Watching the sad spectacle of Ann Coulter cavorting in her own sad filth on the Chris Matthews show inevitably tempts us to be angry with her. But Ms. Coulter is emphatically not the problem. Nasty fools spouting messages of hate can be found with no difficulty. They are everywhere. There is an infinite supply of them.
Chris Matthews is not the problem either. Being the sort of showoff clowning personality he is, Matthews will do anything for attention, money, ratings... you name it, Chris Matthews will debase himself to get it.
More after the jump...
MSNBC is closer to the problem, but still not at the crux of it. Like every other business, MSNBC exists to make money. Since Chris Matthews and Ann Coulter attract viewers, and since viewers attract advertisers, and since advertisers pay enormous sums to MSNBC, it is natural and understandable that MSNBC puts Matthews and Coulter on the air.
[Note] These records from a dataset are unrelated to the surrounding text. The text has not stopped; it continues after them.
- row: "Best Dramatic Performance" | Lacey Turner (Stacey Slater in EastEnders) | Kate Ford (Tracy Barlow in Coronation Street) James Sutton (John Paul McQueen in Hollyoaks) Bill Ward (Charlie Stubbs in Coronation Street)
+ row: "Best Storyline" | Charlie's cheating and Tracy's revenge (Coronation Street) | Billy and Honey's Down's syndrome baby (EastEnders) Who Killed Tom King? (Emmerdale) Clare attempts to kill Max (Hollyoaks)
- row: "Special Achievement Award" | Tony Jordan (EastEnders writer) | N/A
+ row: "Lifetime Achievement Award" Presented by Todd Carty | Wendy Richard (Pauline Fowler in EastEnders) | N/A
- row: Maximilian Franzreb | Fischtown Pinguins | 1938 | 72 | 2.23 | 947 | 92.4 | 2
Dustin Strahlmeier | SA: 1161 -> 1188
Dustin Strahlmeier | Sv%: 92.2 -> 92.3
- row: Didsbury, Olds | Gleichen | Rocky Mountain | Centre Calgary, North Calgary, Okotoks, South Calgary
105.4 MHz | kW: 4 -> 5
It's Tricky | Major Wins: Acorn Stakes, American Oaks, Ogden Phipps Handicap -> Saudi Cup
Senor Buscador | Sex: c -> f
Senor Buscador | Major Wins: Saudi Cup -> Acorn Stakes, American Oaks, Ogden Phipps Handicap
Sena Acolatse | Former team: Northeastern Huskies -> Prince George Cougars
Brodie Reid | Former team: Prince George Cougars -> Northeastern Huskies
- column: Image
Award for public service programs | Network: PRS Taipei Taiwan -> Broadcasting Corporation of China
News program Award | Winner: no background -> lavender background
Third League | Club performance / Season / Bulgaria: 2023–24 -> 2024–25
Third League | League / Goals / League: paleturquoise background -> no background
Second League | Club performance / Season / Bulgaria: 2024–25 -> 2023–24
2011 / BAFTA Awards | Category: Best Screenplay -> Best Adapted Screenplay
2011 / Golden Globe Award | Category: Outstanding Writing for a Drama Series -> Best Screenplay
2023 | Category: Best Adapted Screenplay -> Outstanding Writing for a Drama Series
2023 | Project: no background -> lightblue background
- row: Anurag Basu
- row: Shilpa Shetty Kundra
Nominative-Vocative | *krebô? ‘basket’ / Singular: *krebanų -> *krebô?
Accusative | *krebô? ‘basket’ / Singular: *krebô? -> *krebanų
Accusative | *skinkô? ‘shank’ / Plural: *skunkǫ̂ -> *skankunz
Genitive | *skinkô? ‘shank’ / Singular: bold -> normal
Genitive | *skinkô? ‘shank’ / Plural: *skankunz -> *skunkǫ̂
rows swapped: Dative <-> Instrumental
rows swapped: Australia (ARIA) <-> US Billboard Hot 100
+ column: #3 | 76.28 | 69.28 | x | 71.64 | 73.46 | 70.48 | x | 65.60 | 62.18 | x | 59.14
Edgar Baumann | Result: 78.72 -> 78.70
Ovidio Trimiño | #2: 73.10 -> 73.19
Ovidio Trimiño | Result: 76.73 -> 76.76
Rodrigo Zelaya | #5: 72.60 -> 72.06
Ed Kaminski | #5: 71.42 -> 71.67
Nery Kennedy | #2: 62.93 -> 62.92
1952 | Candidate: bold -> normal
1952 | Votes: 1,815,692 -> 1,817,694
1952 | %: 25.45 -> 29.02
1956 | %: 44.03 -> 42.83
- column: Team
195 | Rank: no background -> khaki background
Their antics are too remunerative for MSNBC to resist.
Having eliminated Coulter, Matthews and MSNBC as the culprits in creating the sort of profitable freak show we have watched over the past few days, who is left to blame?
Oddly, I think the U.S. Constitution, and specifically its First Amendment, are to blame, in a special sense. When the First Amendment was written, ink on paper constituted the most powerful medium of communication known to our species. The well-known quotation, something like, "Freedom of the press belongs to the person who owns one," turns out not to have been the critical failing one might have expected, simply because small-scale use, for a fee, of existing printing presses was and continues to be quite reasonably cheap. Pamphleteers have never been seriously impeded from disseminating their words by the expense of printing them; rather only by political suppression. And the First Amendment as we now know it has turned out to a near-perfect solution to the problem of politically repressed speech.
But today's media climate could not be more different from that in which the drafters of our Constitution were immersed. While they were surrounded by printed matter in vast, controversial, unkempt profusion, our days are instead filled with loud and carefully crafted messages of persuasion, delivered over electronic media whose power to implant ideas is beyond anything the drafters could have envisioned. With radio and TV setting the standard for decisive political speech, where do the pamphleteers stand now?
The answer, of course, is Nowhere. It is not economically possible for any but the wealthiest among us to purchase spare capacity on the national radio and TV networks. Freedom of the electronic "press" literally now does belong to those who can afford to own, or at leaset purchase time from, a gigantic media outlet.
The net result of mixing an obsolete First Amendment with huge amounts of money and almost inconceivably powerful electronic communications is simple: speech is no longer remotely free.
Implausible as it may sound, I believe we are forced to consider amending our constitution to move at least some electronic communication into the U.S. system of checks and balances. We need rational regulation of these expensive media resources. Nothing else is going to help solve the current media dilemma, whose severity is demonstrated by the recent, sickening Ann Coulter fiasco.